The Cut

Non Fiction by Désirée Jung

The cut on the right side of my neck is as important as the sewing on my left side, which will be redone later. The mending, the surgeon leaves imperfect, without plastic retouches. Still, with time, the scar begins to heal, erasing and disappearing, at least on the outside. Inside, the incision leaves marks, flaws, causing a process of renaming; an estrangement of nerves scissored in the affected region, orphaned from their former function, disoriented from cerebral sources, directing quiverings to my hips when they should send the info elsewhere, and make my fingers tremble. 

But who cares? I am free of this body who thought of itself as controllable. I let the doctors remain confident in the science that the ligatures on the right side of my neck will return to normal, growing and rebirthing as before. In the meantime, I experience the unexpected void of surprises dissolving my fantasies of a continuous omnipotent body into the aftershocks between my skin and its relentless spirit, who tell a different story. The thirst left behind, once the base of the tongue is necrosed by radiation, its verbs burned, an uncertain but transformed pulse released from within. 

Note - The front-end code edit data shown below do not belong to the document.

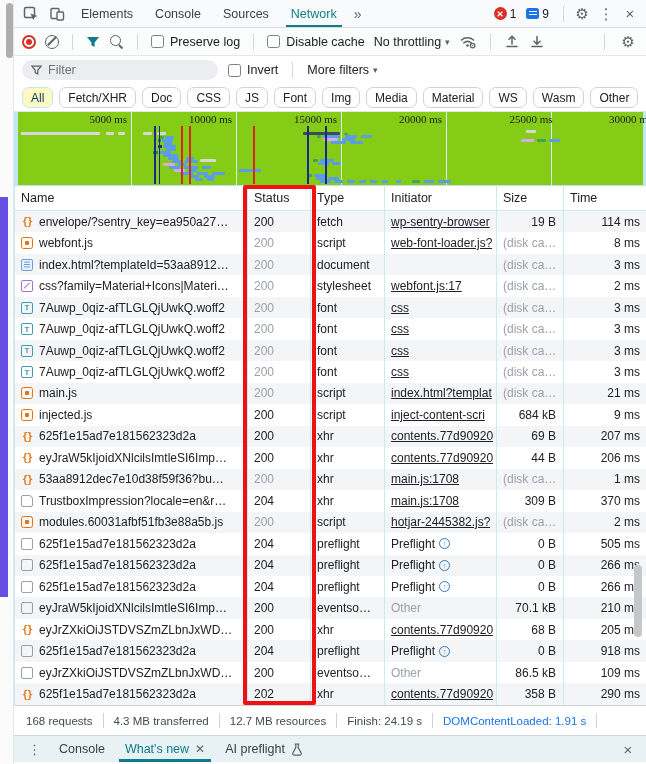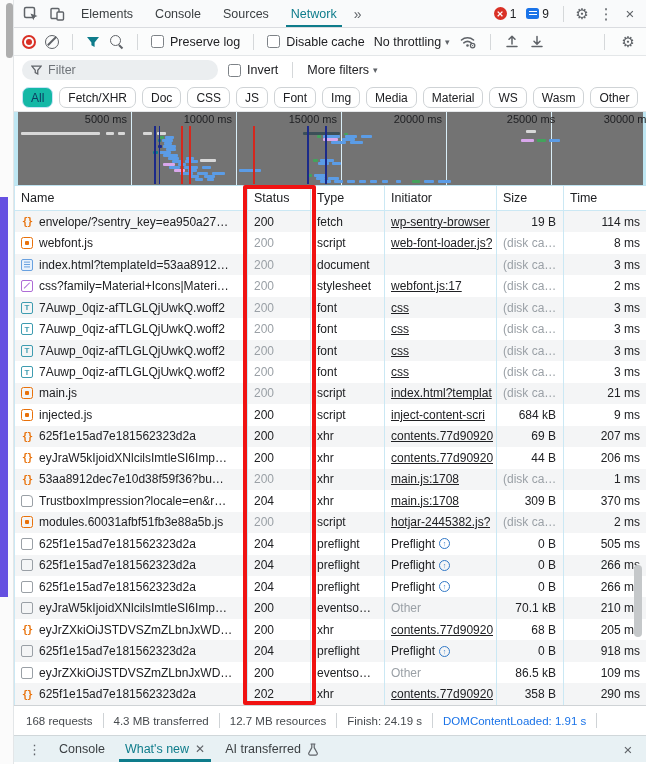"All" .chip.active { background: #14b8a6 -> #fef9c3 }
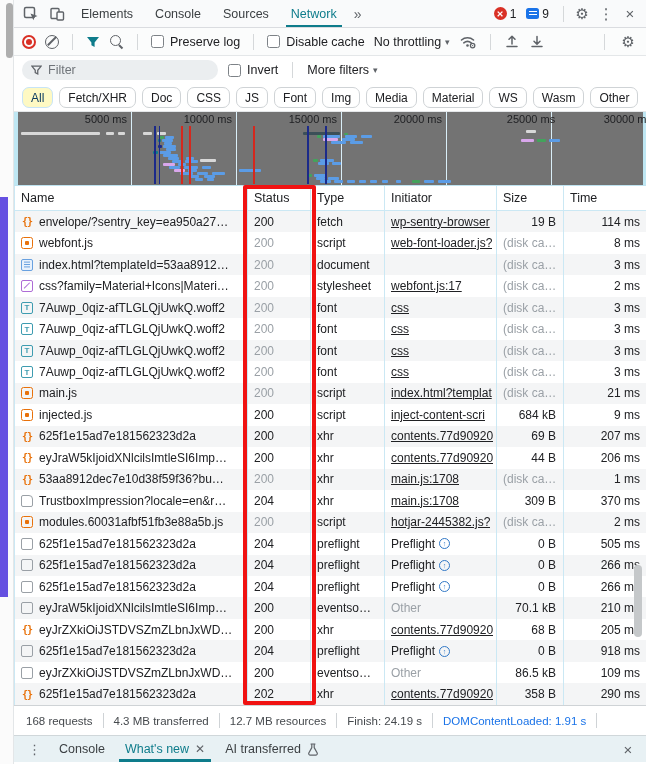"5000 ms" .overview { background: #737373 -> #84cc16; font-family: none -> Liberation Serif, serif }
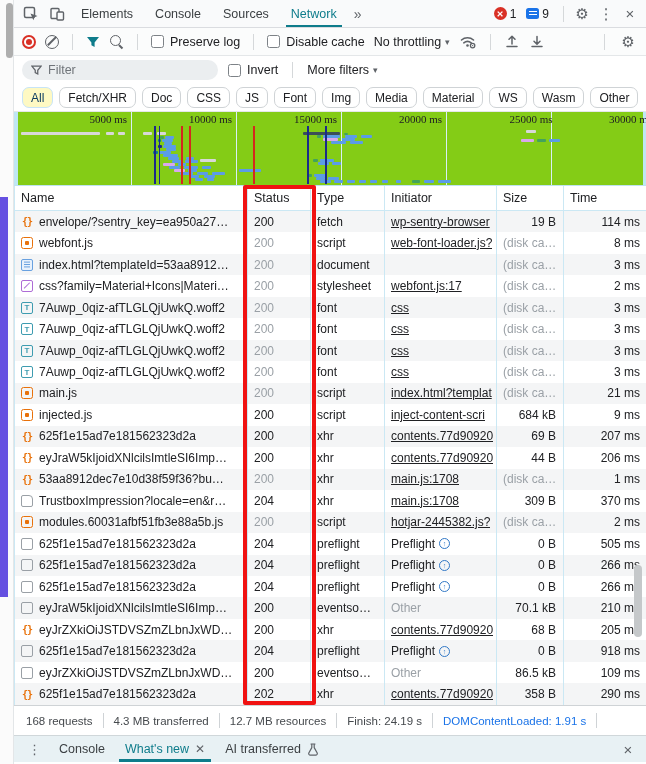"AI transferred" span { text: transferred -> preflight }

The mutilation of language summons its insistent cries to reveal a history of excess: ancestral accumulation of debris into my mouth but also the ingenious recovery of what I forgot: my bliss for presence taking me back to the trenchings of the cut, the incision that reduced the paradise of my ancestors into ashes. From here, I stand on an arid foundation, a soil eager to reconquer the wetness of silences whilst attempting to reconnect the words with its new reset letters, not often prying offsprings, and yet bounded to the balsam of living as I reinstate the frontiers of this new refunded land. 

Published at Sunhous Review, Issue 1, Volume 02, October 2024.